MF DOOM - Operation Doomsday

Fondle'em :: 1999 :: buy this record

Operation Doomsday was a compilation, more than an album, and it was made of raw materials. But it was solid and coherent; most tracks, indeed, shared some key features. Their beats were disturbing, and full of bizarre things, like the strange violins on "Tick, Tick" – a Beatles sample, actually – and the threatening brass instruments on "Hey". The record was also full of false endings. Some tracks would end with a short pause, before starting again for a few seconds, in a purely instrumental version. It had a few freestyles, like on "The Hands of Doom", and its skits sampled heavily cartoons like Scooby-Doo, The Incredible Hulk and The Fantastic Four, whose worst enemy was no other than the cover art's Dr.

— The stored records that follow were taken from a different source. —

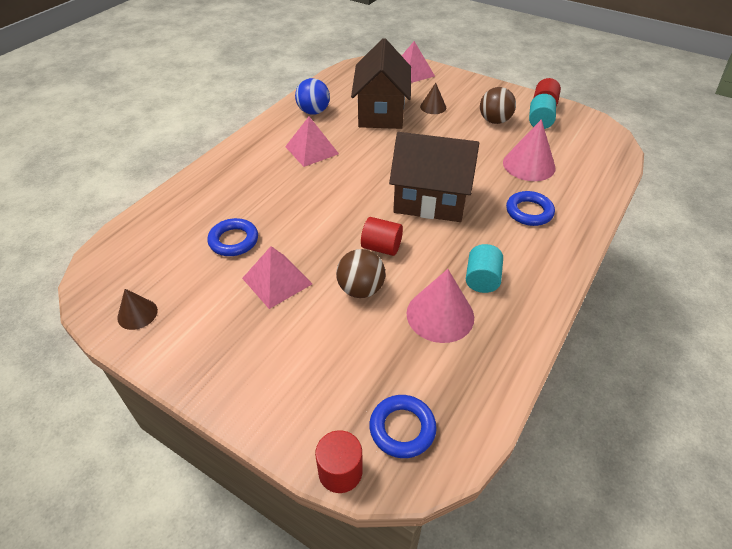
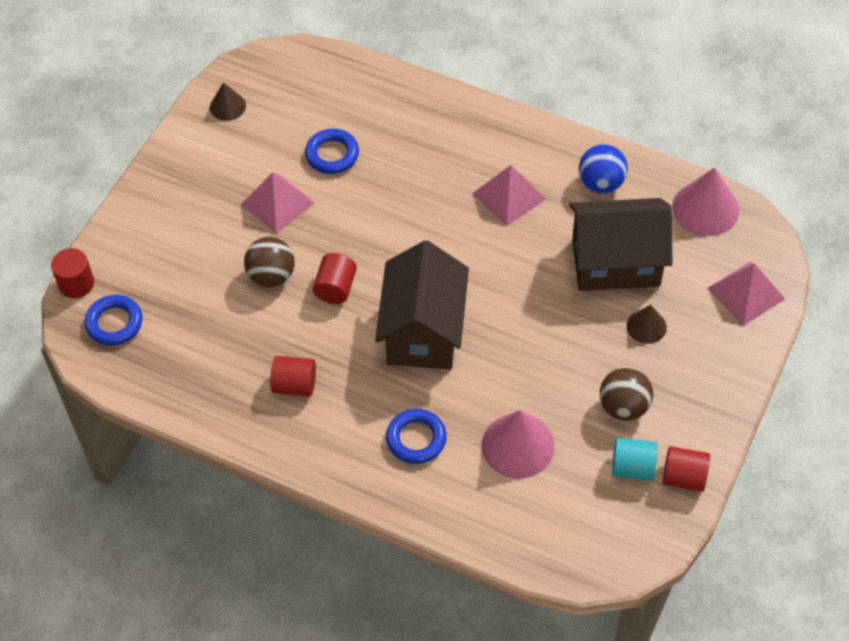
camera: 85 degrees right, 10 degrees up
(440, 315) = (242, 347): pink cone -> pink cone (705, 208)
(481, 279) = (294, 385): turquoise cylinder -> red cylinder

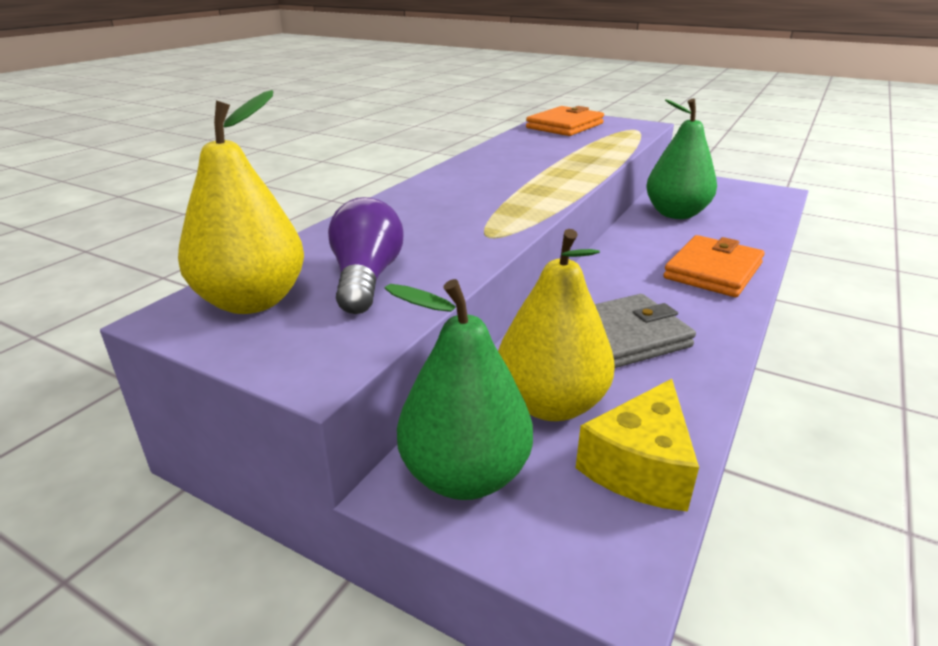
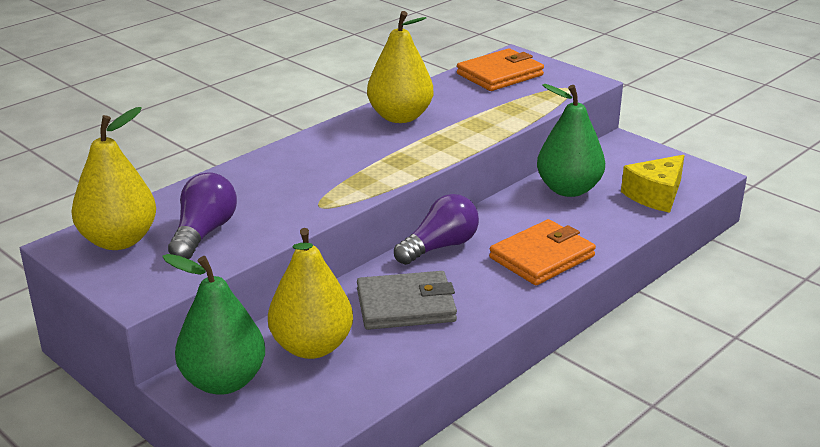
camera: 15 degrees right, 0 degrees up
(504, 159) = (400, 117): none -> yellow pear
(604, 274) = (440, 247): none -> purple light bulb
(640, 466) = (340, 396): yellow cheese -> yellow cheese (655, 195)

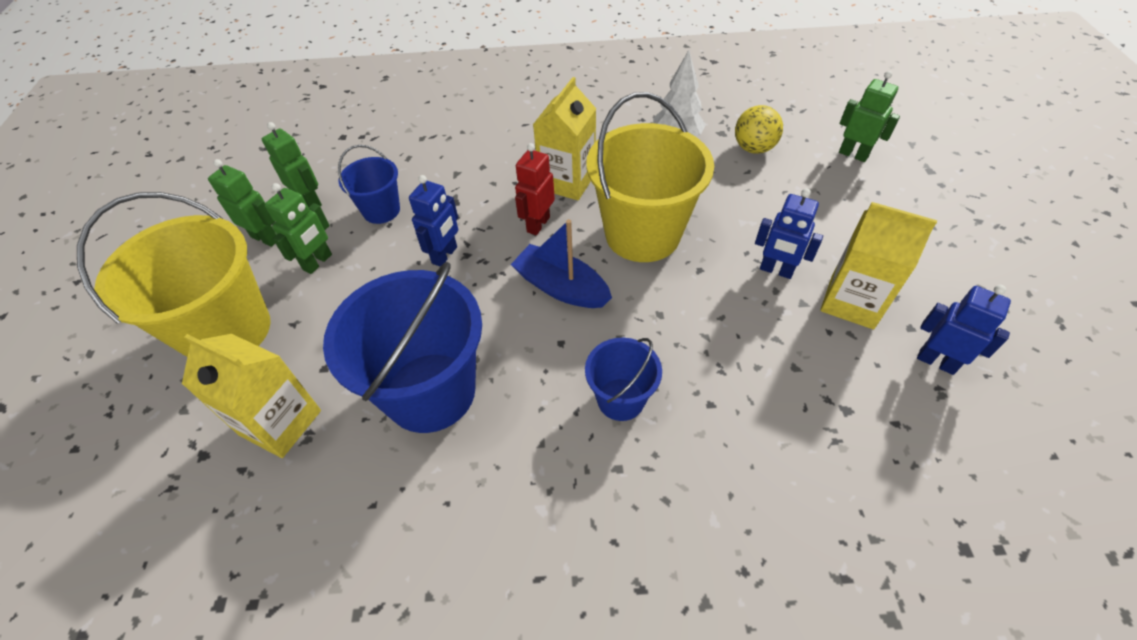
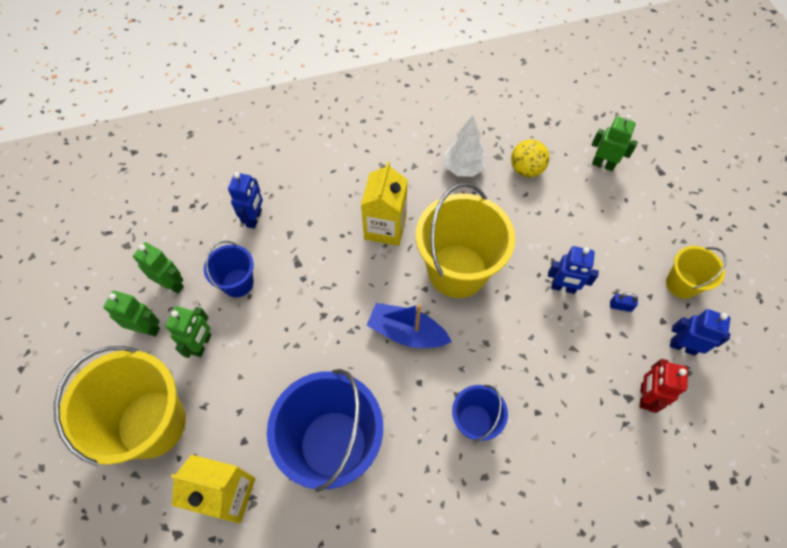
camera: 15 degrees left, 10 degrees up
(445, 255) = (306, 318): blue robot -> blue robot (254, 218)
(538, 224) = (372, 275): red robot -> red robot (644, 396)
(852, 302) = (620, 306): yellow carton -> blue padlock
(944, 290) = (681, 284): none -> yellow bucket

Doom.

According to Dumile, his purpose with Operations Doomsday was to challenge the listeners, to shock them. He wanted to ban any easy effect, any predefined recipe. And yes, indeed, no doubt that this is what he wanted. His album, nonetheless, was enjoyable. Except for a few difficult tracks like "Tick, Tick", it was catchy.

Later on, MF Doom would enrich his formula. He would become one of the most revered hip-hop artists in the 2000's, and a godfather for indie rap scene. He would also deliver some other great records, most critics would love. All of them, though, inclusive of the great Vaudeville Villain, would only be replicas of the seminal Operation Doomsday. His first solo album would stay his unreplaceable classic. It would be even more than that: the archetypical rap underground classic.